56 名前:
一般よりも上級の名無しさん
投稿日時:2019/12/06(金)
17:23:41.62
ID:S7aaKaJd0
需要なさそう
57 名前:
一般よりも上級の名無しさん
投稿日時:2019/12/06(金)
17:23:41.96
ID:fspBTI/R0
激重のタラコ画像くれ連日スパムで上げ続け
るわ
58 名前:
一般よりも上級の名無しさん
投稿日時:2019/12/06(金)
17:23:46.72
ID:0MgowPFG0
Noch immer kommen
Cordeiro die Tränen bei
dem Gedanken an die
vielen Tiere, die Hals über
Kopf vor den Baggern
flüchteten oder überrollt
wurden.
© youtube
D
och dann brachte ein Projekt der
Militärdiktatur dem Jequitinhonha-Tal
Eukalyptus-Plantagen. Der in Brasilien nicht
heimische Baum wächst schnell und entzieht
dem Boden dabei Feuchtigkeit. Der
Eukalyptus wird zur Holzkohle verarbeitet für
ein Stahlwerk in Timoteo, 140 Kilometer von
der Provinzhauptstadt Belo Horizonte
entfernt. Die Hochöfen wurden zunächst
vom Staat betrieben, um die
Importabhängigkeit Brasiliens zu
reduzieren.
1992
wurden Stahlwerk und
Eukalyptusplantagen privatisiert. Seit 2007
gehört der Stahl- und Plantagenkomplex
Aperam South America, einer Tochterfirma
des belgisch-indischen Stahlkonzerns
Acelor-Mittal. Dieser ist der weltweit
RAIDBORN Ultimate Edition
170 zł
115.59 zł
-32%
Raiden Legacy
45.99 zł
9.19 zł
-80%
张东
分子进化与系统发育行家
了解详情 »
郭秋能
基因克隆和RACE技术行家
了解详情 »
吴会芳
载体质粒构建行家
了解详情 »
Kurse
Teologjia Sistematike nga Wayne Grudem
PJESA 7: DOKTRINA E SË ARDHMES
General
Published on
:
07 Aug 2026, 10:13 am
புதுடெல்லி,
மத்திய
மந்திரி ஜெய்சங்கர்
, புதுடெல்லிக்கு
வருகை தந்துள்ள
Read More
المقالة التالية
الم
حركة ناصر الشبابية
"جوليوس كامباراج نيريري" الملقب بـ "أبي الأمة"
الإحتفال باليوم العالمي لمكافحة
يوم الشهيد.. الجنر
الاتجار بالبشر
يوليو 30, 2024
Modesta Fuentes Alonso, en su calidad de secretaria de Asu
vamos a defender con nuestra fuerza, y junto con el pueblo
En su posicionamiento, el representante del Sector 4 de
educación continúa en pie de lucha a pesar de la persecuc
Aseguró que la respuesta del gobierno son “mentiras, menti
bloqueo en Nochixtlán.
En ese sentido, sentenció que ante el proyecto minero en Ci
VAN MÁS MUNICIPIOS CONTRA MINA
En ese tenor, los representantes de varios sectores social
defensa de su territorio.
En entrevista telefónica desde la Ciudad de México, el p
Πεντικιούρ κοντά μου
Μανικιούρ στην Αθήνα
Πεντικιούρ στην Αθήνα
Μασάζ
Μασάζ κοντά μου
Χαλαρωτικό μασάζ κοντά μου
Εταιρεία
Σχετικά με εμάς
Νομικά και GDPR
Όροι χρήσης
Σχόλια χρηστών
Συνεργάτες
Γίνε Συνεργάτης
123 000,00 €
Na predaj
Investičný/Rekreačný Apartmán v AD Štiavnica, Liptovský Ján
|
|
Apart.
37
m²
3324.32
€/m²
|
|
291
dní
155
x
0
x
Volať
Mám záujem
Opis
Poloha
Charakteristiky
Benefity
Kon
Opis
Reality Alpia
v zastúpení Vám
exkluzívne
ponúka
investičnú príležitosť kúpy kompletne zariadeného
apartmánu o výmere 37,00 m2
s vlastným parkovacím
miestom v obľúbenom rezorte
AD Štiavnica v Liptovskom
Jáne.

...

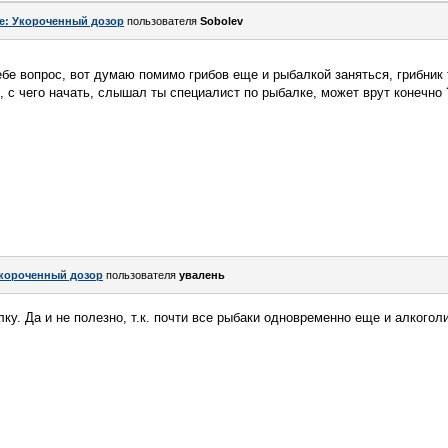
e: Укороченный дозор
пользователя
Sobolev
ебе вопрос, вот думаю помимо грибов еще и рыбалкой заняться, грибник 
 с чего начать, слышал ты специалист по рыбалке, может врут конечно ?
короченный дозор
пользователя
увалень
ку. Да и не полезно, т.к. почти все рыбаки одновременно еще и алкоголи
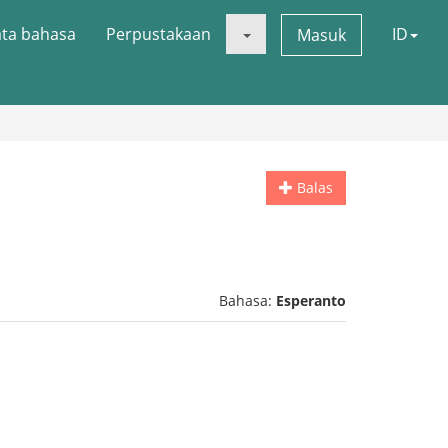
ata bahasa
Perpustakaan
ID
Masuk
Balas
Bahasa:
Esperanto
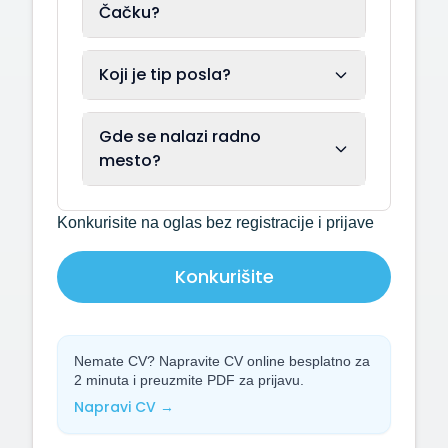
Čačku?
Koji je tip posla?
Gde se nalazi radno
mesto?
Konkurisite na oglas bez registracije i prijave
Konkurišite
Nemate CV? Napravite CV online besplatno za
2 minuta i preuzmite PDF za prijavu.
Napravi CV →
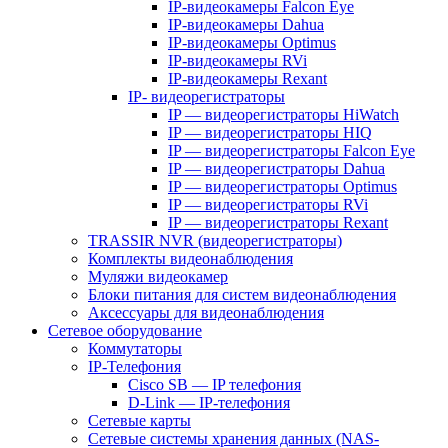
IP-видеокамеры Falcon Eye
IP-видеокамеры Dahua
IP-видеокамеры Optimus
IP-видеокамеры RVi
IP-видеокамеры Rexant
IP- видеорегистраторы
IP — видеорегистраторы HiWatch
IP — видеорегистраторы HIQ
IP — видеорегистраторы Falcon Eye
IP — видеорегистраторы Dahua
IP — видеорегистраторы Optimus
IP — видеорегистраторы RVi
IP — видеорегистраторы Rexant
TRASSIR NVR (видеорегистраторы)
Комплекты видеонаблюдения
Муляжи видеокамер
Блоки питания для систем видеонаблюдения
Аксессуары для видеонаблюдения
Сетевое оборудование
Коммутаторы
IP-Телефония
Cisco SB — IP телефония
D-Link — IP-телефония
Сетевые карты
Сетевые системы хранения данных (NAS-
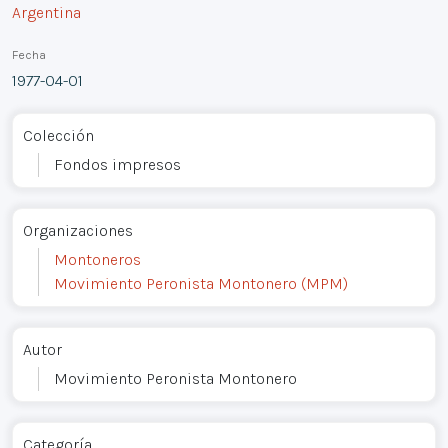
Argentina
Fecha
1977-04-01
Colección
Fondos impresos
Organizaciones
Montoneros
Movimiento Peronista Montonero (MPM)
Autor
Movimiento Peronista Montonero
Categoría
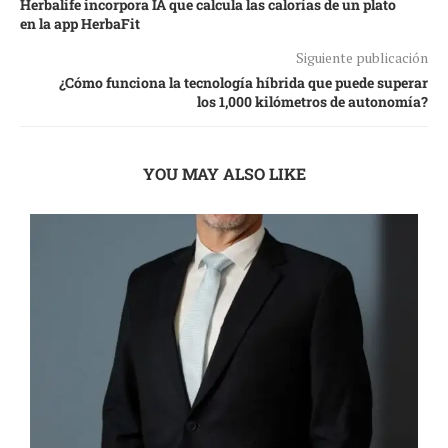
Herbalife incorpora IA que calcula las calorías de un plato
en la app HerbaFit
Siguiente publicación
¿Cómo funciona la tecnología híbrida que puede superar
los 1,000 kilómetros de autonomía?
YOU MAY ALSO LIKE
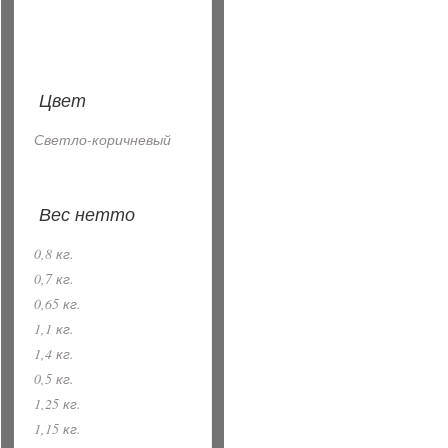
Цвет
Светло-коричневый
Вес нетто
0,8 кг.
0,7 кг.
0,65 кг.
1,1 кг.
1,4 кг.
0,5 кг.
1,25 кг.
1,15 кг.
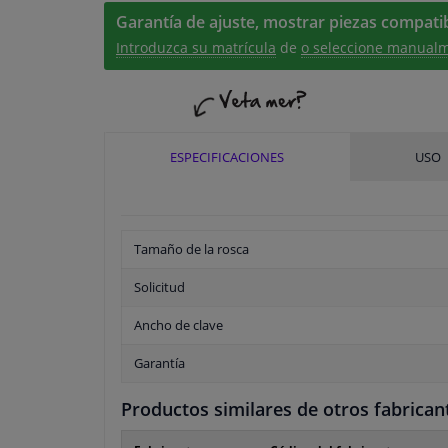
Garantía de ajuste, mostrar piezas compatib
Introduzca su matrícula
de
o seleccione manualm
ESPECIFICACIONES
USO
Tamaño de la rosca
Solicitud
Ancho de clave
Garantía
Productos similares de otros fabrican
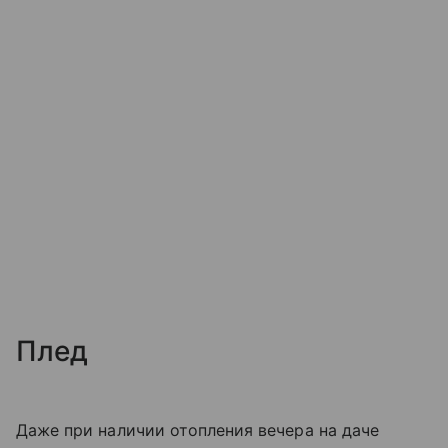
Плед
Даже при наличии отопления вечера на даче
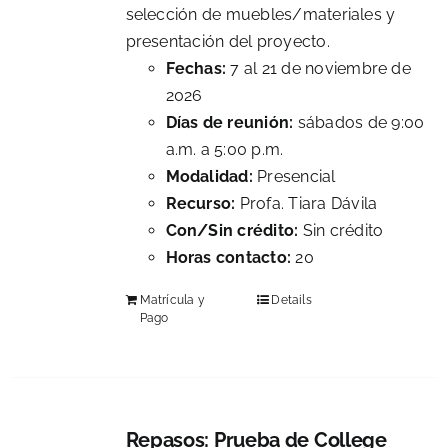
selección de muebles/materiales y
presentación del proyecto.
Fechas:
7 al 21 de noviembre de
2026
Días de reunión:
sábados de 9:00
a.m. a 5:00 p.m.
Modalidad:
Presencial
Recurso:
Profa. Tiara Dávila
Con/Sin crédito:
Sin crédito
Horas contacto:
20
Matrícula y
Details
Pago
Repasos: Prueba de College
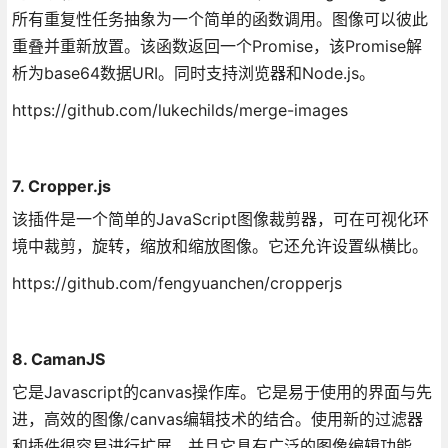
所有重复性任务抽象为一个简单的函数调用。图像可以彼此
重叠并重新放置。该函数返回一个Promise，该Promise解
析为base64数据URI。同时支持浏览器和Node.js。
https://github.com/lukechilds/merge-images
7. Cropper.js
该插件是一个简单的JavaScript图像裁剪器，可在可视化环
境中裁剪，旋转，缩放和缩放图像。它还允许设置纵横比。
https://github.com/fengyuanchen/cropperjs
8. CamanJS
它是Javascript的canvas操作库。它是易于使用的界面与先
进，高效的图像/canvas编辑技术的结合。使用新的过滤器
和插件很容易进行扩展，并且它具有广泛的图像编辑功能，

* * *

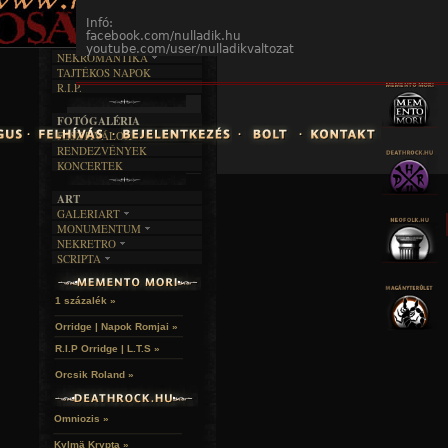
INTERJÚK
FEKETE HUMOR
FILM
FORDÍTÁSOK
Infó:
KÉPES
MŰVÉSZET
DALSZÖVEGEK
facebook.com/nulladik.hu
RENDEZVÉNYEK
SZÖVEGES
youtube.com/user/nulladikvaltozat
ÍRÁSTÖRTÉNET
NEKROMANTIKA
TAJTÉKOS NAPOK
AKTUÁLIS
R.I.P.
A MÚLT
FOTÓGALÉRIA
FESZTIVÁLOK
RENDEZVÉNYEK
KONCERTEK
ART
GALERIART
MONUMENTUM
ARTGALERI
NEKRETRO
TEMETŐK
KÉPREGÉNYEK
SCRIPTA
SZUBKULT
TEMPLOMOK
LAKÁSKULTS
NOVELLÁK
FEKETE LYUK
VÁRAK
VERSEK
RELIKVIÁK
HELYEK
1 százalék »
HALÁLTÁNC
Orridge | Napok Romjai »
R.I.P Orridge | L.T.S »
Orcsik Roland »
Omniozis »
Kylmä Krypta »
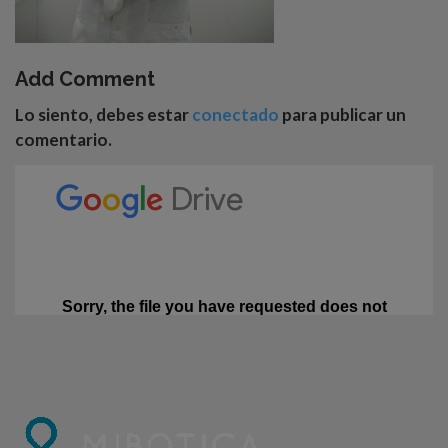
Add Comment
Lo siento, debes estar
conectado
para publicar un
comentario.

| Problem requirements |
When the line with "17:23:41.96" is reached in the data above, start copying there, and copy each line exactly until the line with "Acelor-Mittal. Dieser ist der weltweit" has been copied; copy nothing else.

| Reply |
17:23:41.96
ID:fspBTI/R0
激重のタラコ画像くれ連日スパムで上げ続け
るわ
58 名前:
一般よりも上級の名無しさん
投稿日時:2019/12/06(金)
17:23:46.72
ID:0MgowPFG0
Noch immer kommen
Cordeiro die Tränen bei
dem Gedanken an die
vielen Tiere, die Hals über
Kopf vor den Baggern
flüchteten oder überrollt
wurden.
© youtube
D
och dann brachte ein Projekt der
Militärdiktatur dem Jequitinhonha-Tal
Eukalyptus-Plantagen. Der in Brasilien nicht
heimische Baum wächst schnell und entzieht
dem Boden dabei Feuchtigkeit. Der
Eukalyptus wird zur Holzkohle verarbeitet für
ein Stahlwerk in Timoteo, 140 Kilometer von
der Provinzhauptstadt Belo Horizonte
entfernt. Die Hochöfen wurden zunächst
vom Staat betrieben, um die
Importabhängigkeit Brasiliens zu
reduzieren.
1992
wurden Stahlwerk und
Eukalyptusplantagen privatisiert. Seit 2007
gehört der Stahl- und Plantagenkomplex
Aperam South America, einer Tochterfirma
des belgisch-indischen Stahlkonzerns
Acelor-Mittal. Dieser ist der weltweit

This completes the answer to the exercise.